After taking the necessary first step and gently rubbing some Google on the affected area, it looks like there's only one working attempt out there. It's a C# experiment from Ade Miller making use of the Witty client. There are a few speculative articles out there too, but as far as I could tell his was the only attempt that resulted in something concrete. So, it's pleasing that I'm not too late to the party and there's still time to do something different with this idea. That's where the motivation for this article came from, as I suspect the best way for me to finish coding this is to publicly tell everyone that I will.
Currently, the proof-of-concept is a Zend Framework application on my netbook. It retrieves my feed, rates the tweets and lets me love or hate individual ones. Over the coming week or so, I'd like to get a working alpha up on tweetist.org for people to have a play with. However, to prove it's not total vapourware let's have a look under the hood at this first incarnation.
The class at the top of the library is the Classifier which is able to take a SimpleXMLElement representing a tweet from Zend_Service_Twitter and return a score. Since we're talking about Bayesian classification that score is a probability predicting whether or not the tweet will be worth reading. For the Classifier to make this decision it needs a number of resources.
The FunctionExtractors specify the features that will be extracted from the tweet. The Probabilities class is responsible for pulling the various read/don't read probabilities for the features from the dataset we've trained so far. Finally, the Scorer takes the probabilities and chooses how we combine them to reach a final rating for the tweet.

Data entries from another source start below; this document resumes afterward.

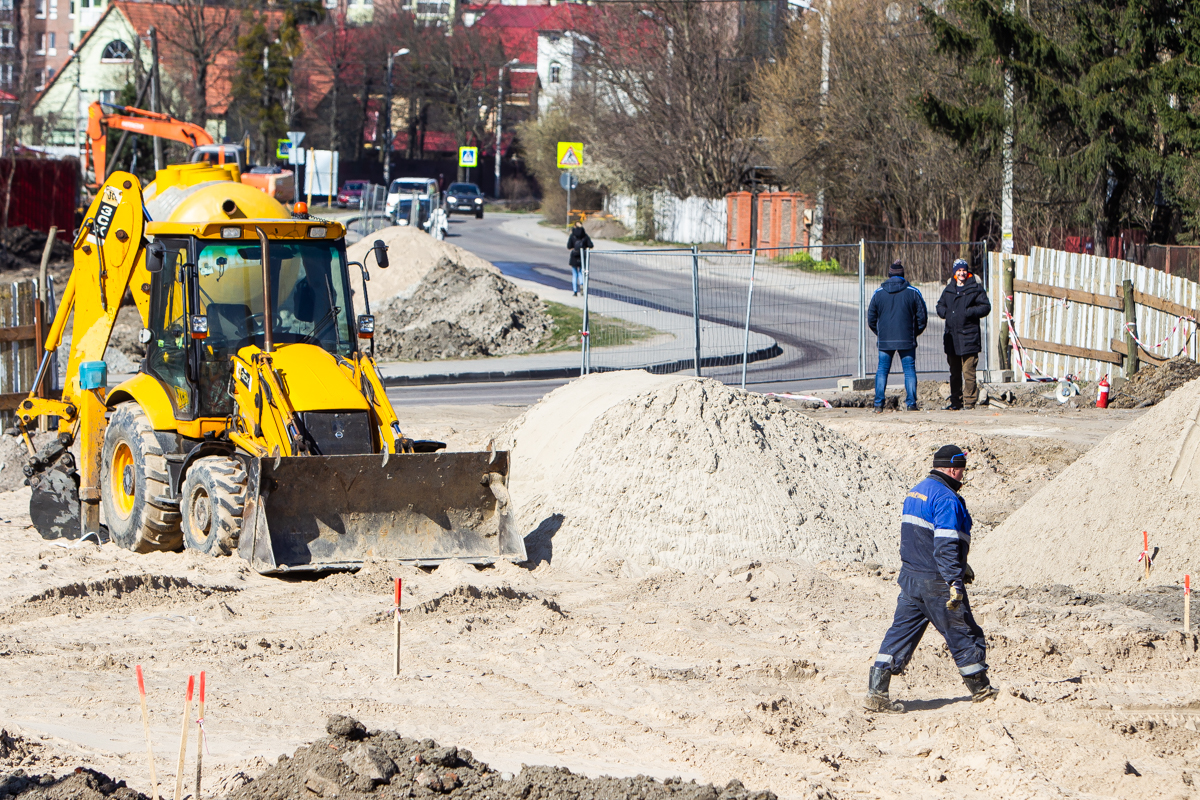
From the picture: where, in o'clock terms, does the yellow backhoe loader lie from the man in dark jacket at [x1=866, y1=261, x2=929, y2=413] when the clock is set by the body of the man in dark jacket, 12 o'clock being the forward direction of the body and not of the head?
The yellow backhoe loader is roughly at 7 o'clock from the man in dark jacket.

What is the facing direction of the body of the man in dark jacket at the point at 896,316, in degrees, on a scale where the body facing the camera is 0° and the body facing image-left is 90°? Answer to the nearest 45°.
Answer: approximately 180°

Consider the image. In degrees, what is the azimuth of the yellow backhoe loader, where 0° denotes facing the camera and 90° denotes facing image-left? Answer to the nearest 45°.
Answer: approximately 315°

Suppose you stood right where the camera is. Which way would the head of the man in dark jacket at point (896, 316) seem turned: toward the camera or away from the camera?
away from the camera

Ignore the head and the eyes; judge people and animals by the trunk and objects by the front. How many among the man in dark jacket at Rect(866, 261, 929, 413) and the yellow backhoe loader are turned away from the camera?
1

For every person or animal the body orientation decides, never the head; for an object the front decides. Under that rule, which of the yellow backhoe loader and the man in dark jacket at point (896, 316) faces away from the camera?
the man in dark jacket

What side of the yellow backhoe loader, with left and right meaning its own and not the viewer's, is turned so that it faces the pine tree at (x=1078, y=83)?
left

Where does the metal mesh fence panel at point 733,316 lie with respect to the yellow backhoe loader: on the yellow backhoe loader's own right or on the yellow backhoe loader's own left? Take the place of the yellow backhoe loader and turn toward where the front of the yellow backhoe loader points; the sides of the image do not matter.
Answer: on the yellow backhoe loader's own left

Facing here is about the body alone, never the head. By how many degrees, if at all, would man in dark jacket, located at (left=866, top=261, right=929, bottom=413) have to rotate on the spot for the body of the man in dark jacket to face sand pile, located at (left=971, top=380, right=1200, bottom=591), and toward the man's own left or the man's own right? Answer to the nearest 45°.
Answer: approximately 180°

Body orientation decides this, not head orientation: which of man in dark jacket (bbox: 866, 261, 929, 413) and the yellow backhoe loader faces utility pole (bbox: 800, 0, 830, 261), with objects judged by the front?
the man in dark jacket

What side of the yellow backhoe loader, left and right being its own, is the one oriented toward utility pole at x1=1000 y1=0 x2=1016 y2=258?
left

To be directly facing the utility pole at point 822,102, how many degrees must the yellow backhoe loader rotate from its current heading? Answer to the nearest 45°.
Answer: approximately 90° to its left
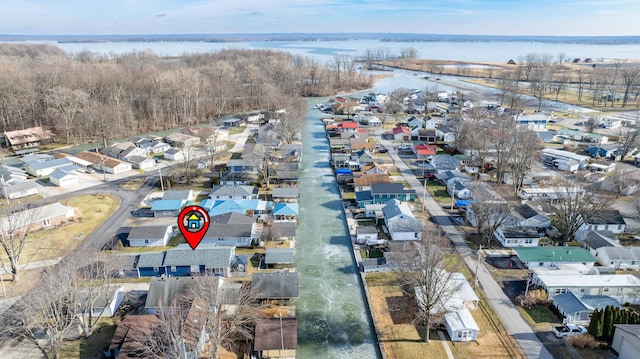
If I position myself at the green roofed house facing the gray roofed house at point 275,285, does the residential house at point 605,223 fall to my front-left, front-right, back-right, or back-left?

It's the function extractors that are going to be the most important part of making this application work as they determine what aspects of a tweet are being rated. Currently, it extracts the author, any other mentioned users, any topics and the words in the tweet. There are some obvious improvements to make to the word extractor: dropping common words, normalising, stemming and so on which will reduce the noise ratio. Once these are bedded in, there are more complex features that might be worth exploring, for example: average number of tweets per day from the user, trending topics, shared friends, etc.
Anyway, hopefully that's enough to whet your appetite. I'll try and hold up my end of the bargain and get this public soon. There will also be some follow up posts with the database structure and the maths involved too.